Cascading Tutorial Has code image
Paco Nathan
The tutorial begins with a quick pre-flight check: Set up and test your environment, choosing to use either laptop or cloud. We'll cover a brief history of Cascading and related open-source projects (Cascalog, Scalding, etc.), plus an overview of typical use cases. Then we'll build and run the simplest-possible Cascading app, using it to discuss definitions of the most commonly used components of data pipelines.

We'll explore some of the theory which supports the use of abstraction layers for Hadoop: deterministic vs. non-deterministic query planners, aspects of functional programming, pattern language, literate programming, and the software engineering considerations of Hadoop system integration, operationalizing apps, and design patterns for bringing Enterprise teams together.
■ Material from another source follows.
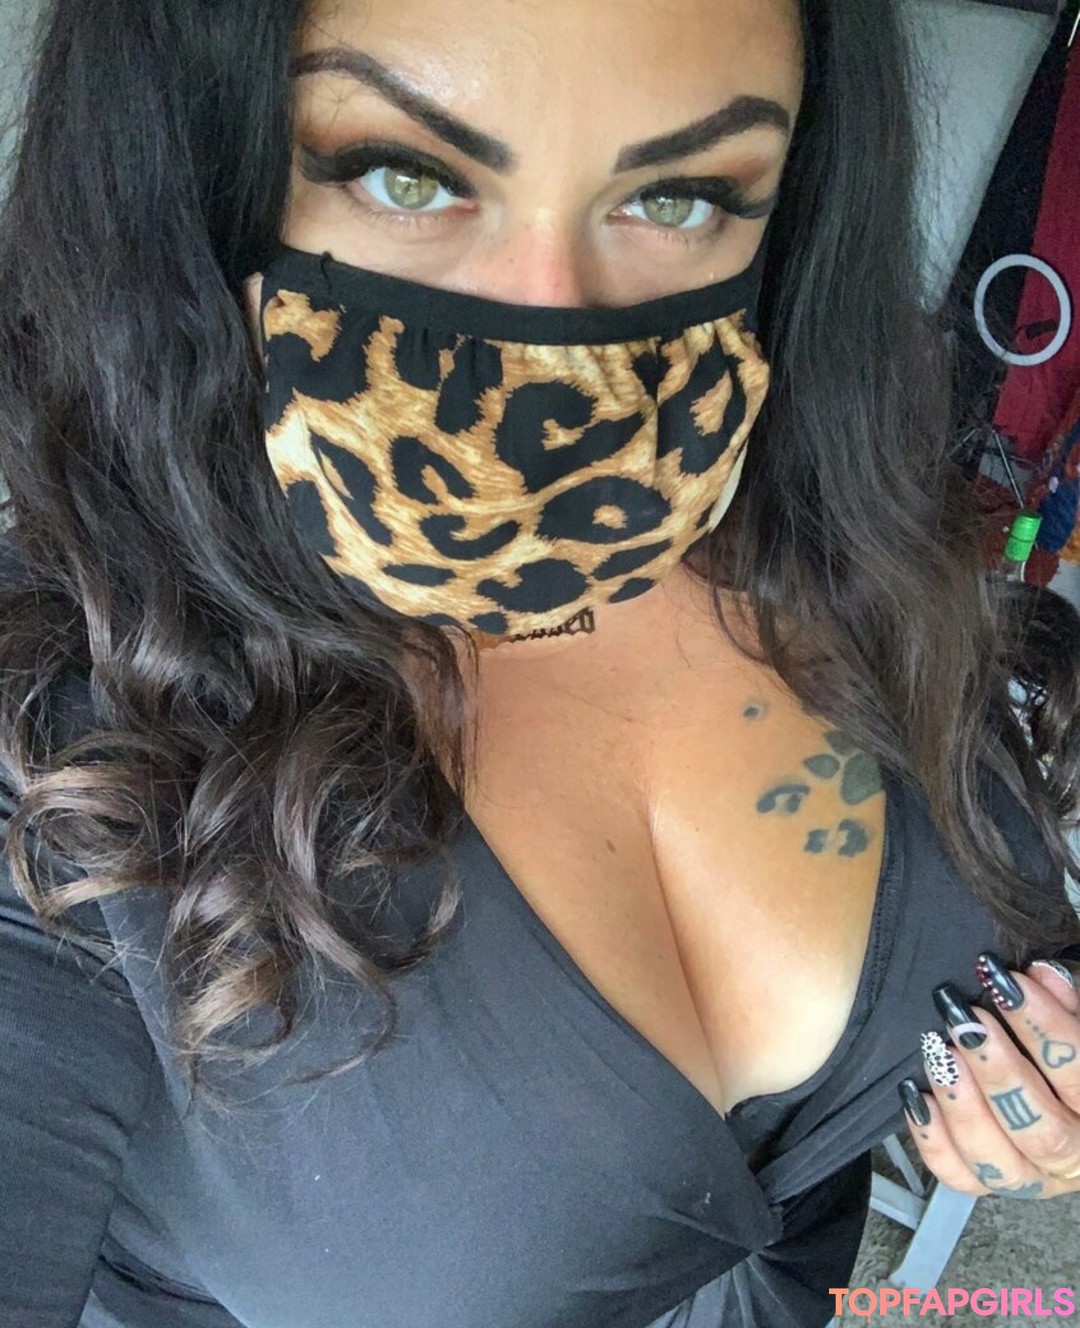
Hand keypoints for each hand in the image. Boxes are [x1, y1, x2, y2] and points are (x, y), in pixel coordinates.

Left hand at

Then we'll work through a progression of sample apps, each building upon the last to show more sophisticated pipelines and explore more components of Cascading (Word Count, Customized Operation, Joins at scale), along with comparisons to similar constructs in Hive and Pig. We'll summarize with a full implementation of TF-IDF (search index) in Cascading, and show how to instrument and test the app.

Branching out into other languages, we will compare Word Count also in Cascalog and Scalding, then work through examples using ANSI SQL (Lingual) and PMML (Pattern). We'll conclude by reviewing a case study: Using Cascalog on Open Data from the City of Palo Alto.

Prerequisites: Bash command line, some programming in Java, plus familiarity with Git/GitHub.

Note: This class is part lecture and part hands-on; you are required to bring a laptop.

Level : Intermediate